Begin EXTRACT
Posted: 3:16 am Saturday, December 11th, 2010
By Jeff Greer
It was as thorough as it was unexpected, at least from my perspective. Jacksonville-Trinity Christian’s 27-10 thrashing on American Heritage admittedly caught me off guard. My colleague Matt Porter and I predicted a close game and an American Heritage win.
What we got was a dominant, not-as-close-as-the-score-says Trinity Christian 27-10 victory.
So, how did the Conquerors do it? Why don’t I give you, well, five thoughts on that? And I promise I won’t make any jokes about conquering or anything like that.
(Note: I’m horrible at keeping I-won’t-make-bad-jokes promises.)
1. Neutralizing American Heritage’s confusion-based defense. American Heritage coach Doug Socha mixed in all kinds of defensive fronts. Some had just one down lineman, some had two and, albeit rarely, some had three. The idea is to have an active set of linebackers moving around, creating confusion for the defense-reading quarterback. The New England Patriots occasionally use their own 1-5-5 package, with one down lineman and two outside ‘backers standing upright on the ends.
On any given down, American Heritage had a gang of linebackers and safeties just off the ends. The Stallions rarely provided safety help over the top. Why? Uh, Trinity Christian threw the ball … once … on a trick play. So, everyone was in the box.
But Trinity didn’t have to throw at all. American Heritage never got regular penetration off the Trinity Christian edges. The gaps weren’t filled and blocks weren’t shed. The Stallions made enough of a push to get three consecutive stops spanning the second and third quarters, but the push didn’t last.
Instead, it was Trinity that made the adjustments to the brief period of offensive sluggishness, creating new crevices in the American Heritage defense. And to their credit, the Conquerors used their own bit of formation trickery to keep the Stallions guessing. During its opening drive, a 10-play, 56-yard drive that yielded seven points, Trinity ran at least three sets:
1. Shotgun, with two receivers left, one running back as a sidecar to the quarterback and two blocking tight ends.
2. QB under center, one back, one wide receiver, three tight ends
3. QB under center, one tailback, one fullback, three tight ends (with one TE in motion)
It confused me, and I wasn’t even playing. I’m sure execution had a lot to do with it, but those formations were hard to read. The stats aren’t, though: 52 carries, 322 yards, one state championship.
2. Andrew Buie really … buoyed … his team. Because Chevelle Buie isn’t playing for Cocoa in its Class 2A final against Glades Central tomorrow night, I had to get that horrible buoy joke in tonight instead. (And I totally just broke my no-corny-jokes promise.)
Andrew Buie did all kinds of damage. He had 242 rushing yards and four touchdowns. He averaged 7.8 yards a carry. He was tough to bring down, breaking tackles right and left, and his devastating cutback that led to a 54-yard touchdown run basically cooked the game in the third quarter.
Here’s Socha’s explanation:
“Defensively, it was just getting lined up to their formations. They’re a heck of a football team. I give them a lot of credit. We just didn’t make the plays we needed to at times …
At times, we didn’t tackle and that hasn’t been our defense this year. If he breaks one tackle, he has a chance to take it for a touchdown every time …
We mixed up some personnel groups based on what they were doing offensively with their tight ends and their wings and their personnel. We had a great game plan. Once we got adjusted, we did have some stops. But at times, we couldn’t get off the field or he broke some tackles. Sometimes we had him at the first point of attack and we just didn’t make the play.”
End EXTRACT
Begin RECORD SET
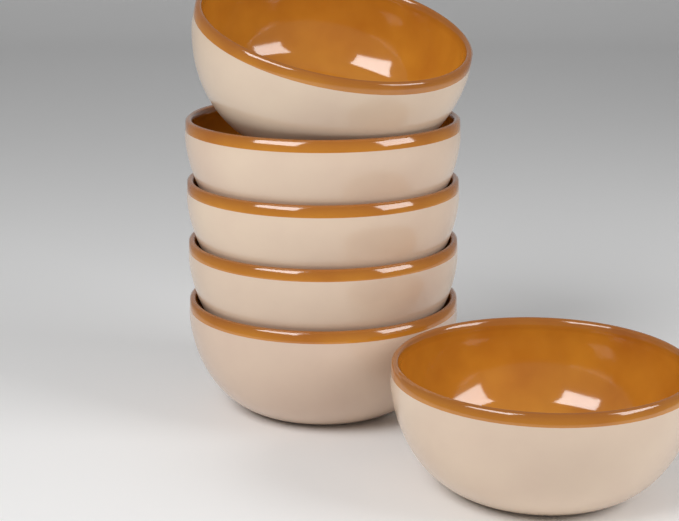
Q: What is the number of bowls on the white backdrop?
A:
End RECORD SET
Begin RECORD SET
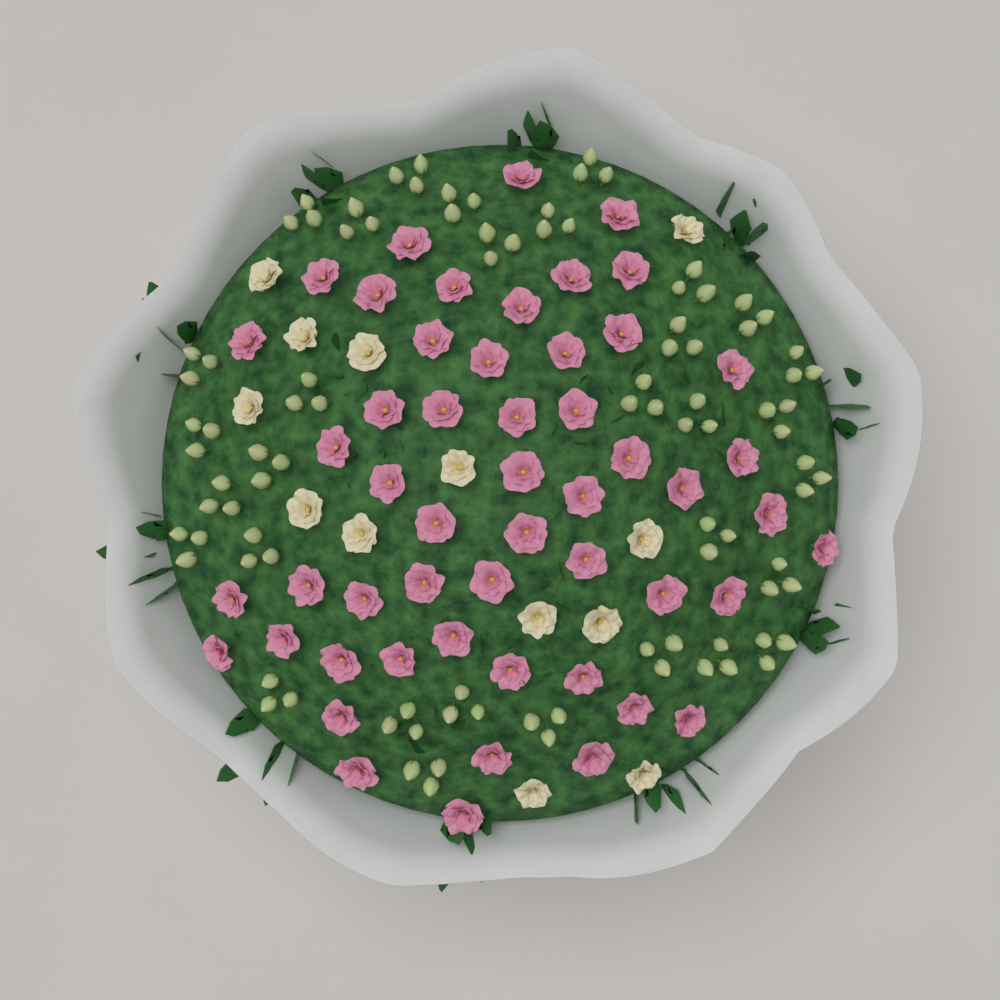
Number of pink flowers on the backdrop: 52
End RECORD SET
Begin RECORD SET
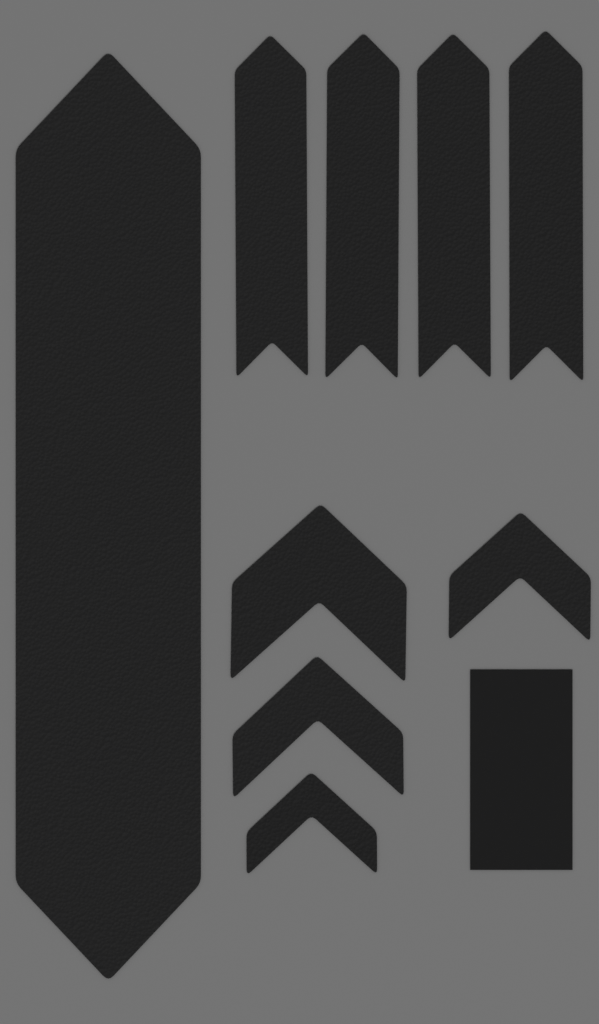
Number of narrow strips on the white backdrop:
End RECORD SET
* TASK REQUIREMENTS
1) How many rushing yards did Andrew Buie gain, according to the recap of Trinity Christian's win over American Heritage?
2) Carry on the recap of Trinity Christian's win over American Heritage from the end of Socha's quote.

* TASK ANSWERS
1) 242 rushing yards.

2)
3. The painful injury to Nestor Lantigua. American Heritage came into the game with four guys who had 700 or more rushing yards. But it took some time for anyone to get into a groove against Trinity Christian. The guy who made the most impact was Lantigua, a super-quick senior who took nine carries for 87 yards in the first half.
But then Lantigua injured his groin and missed the second half. In his place, sophomore Greg Bryant conjured up some magic, running for 36 yards and a touchdown on eight carries in the third quarter. Yet that was it for the offense. After that, the drive chart sagged:
2. Turnover on downs
4. Prized possessions. There were 17 total possessions in the game, nine for Trinity Christian, eight for American Heritage. You want to see how they handled those possessions?
Trinity Christian: 9 possessions, 4 touchdowns, 3 punts, 2 ends of halves
American Heritage: 8 possessions, 3 punts, 2 touchdowns, 2 interceptions, 1 turnover on downs
And there’s your ball game. The point is, possessions were at a premium in this one. Time of possession wasn’t that big of a difference — Trinity had it for about four more minutes — but the Conquerors’ scoring rate necessitated much more offensive production from the Stallions. It’s that simple.
5. Field position. Yawn, right? But honestly, if you asked me, “Hey Jeff, what conversation have you had the most with coaches this year?” The answer would be: special teams and field position.
I’m so serious.
Having a kicker who can boom touchbacks (in Florida, if the kick goes into the end zone, it’s an automatic touchback) is a colossal advantage. Just ask Boca, West Boca or Dwyer, schools that possess Division I-level kickers. Trinity Christian kicker Banner Clark booted three touchbacks. As a result, American Heritage’s average starting spot was its own 22.
Trinity’s was its own 32, and 10 yards is a huge difference in a game with precious few possessions. The Conquerors made theirs count, and that’s why they left Orlando as state champs.
Back at it tomorrow. This doesn’t count as a thought. This is just me telling you that I’ll be at Glades Central-Cocoa tomorrow for the Class 2A final. Kickoff is at 7. You can check out the broadcast schedule here. You can follow my in-game updates and news on Twitter. And of course, you can log onto PBGametime.com before the game for pre-game chatter, during the game for news and notes and after the game for it all. See you all tomorrow.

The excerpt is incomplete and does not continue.